The chairman of the Independent Police Oversight Authority, Macharia Njeru, acknowledged the problem of extrajudicial killings at a breakfast meeting with editors on August 21: “We know for a fact that there is a managerial problem within the police. There’s a total breakdown of accountability mechanism and it needs to be addressed fairly quickly.”
The need for police reform was identified as a priority well before the post-election violence, which then further exposed weaknesses in police operations. In September 2008 the Commission of Inquiry into Post-Election Violence recommended far-reaching police reforms after it found that police failures had contributed to the violence and the death of up to 1,100 people, and that police killed over 400 people under circumstances in which the deaths could have been avoided. In 2009 the National Task Force on Police Reforms recommended restructuring the force and vetting it to weed out officers implicated in human rights abuses, corruption, drug trafficking, and robberies.

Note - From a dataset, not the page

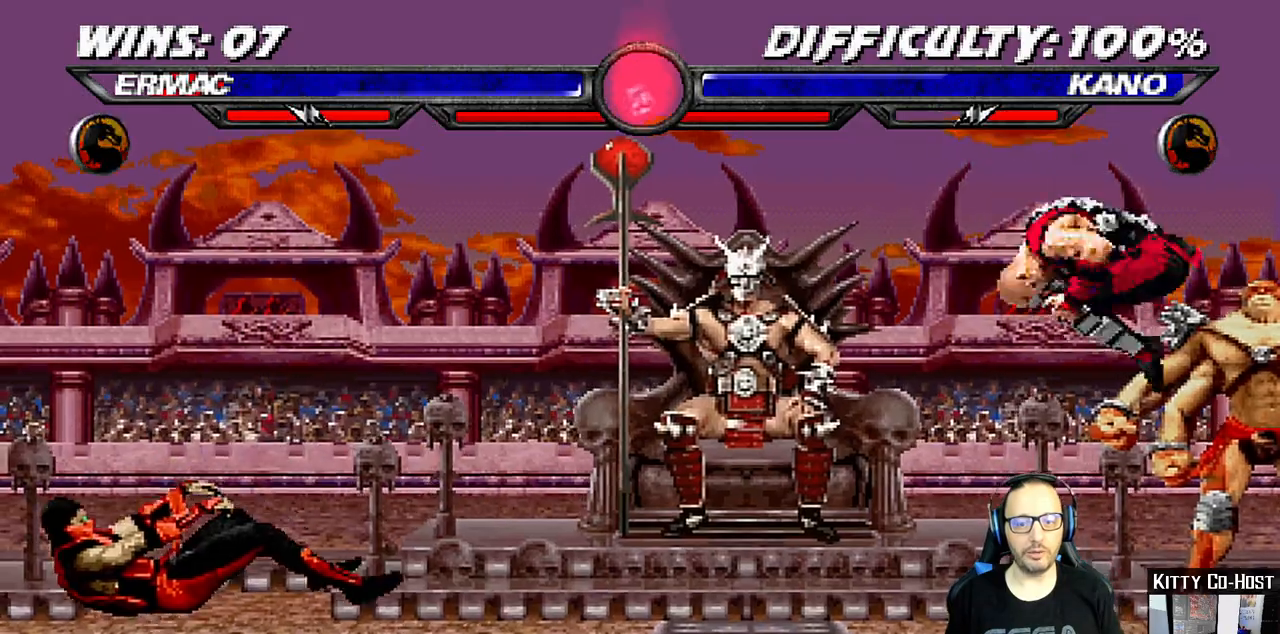
{"buttons": ["DPAD_RIGHT"], "left_stick": "center", "right_stick": "center", "events": [[467, "DPAD_RIGHT", "down"]]}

Progress in carrying out the key institutional and legal reforms has been slow, however. The government established two important civilian oversight bodies – the National Police Service Commission (NPSC) and the Independent Police Oversight Authority, paving the way for Kenya’s first competitive hiring of an inspector general of police and two deputies by the commission.
But Kenya has not yet undertaken tangible measures to address accountability concerns within the police such as vetting police officers and restructuring the force to improve accountability and efficiency. As a result, human rights abuses by Kenyan police have continued and those responsible have not been held to account.
The Kofi Annan-led Panel of Imminent African Personalities, which brokered a peace deal that ended the 2007-2008 violence, has repeatedly attributed the delay in carrying out key police reforms to resistance by senior police officers and government political leaders. The inspector general of police told Human Rights Watch in early August that senior police officers are apprehensive because some proposed structural changes could abolish their jobs.
The proposed new police amendments remove some oversight powers from the National Police Service Commission and return them to the police inspector general, where in the past police had abused those powers. Some of the functions of the commission to be affected by these amendments include recruitment, vetting, and discipline of police officers, which had been subject of past abuses such as discrimination in promotion and recruitment that necessitated the creation of an independent commission in the first place.
The amendments also enhance the influence of the president and cabinet secretary for interior and national coordination over the police and the commission. They reinstate the president’s powers to hire and fire the police inspector general. Those changes would eliminate the inspector general’s security of tenure and effectively undermine the person’s operational independence, which is provided for in Kenya’s 2010 constitution.
Proposals to make the inspector general the chair of the National Police Service Commission as opposed to an independently hired civilian as provided for in the original act are inimical to the spirit of police reforms, Human Rights Watch said. This would effectively turn the commission into an internal accountability mechanism and seriously undermine its image as a civilian oversight authority as well as its capacity to act upon Police Oversight Authority recommendations for discipline against the police.
“Government authorities should be concentrating on accelerating the reforms that are essential to making the police accountable, not passing laws that would give them greater power to commit abuses,” Bekele said. “Authorities should bolster accountability in the force by proceeding quickly with other reforms on the agenda, such as vetting and restructuring the force.”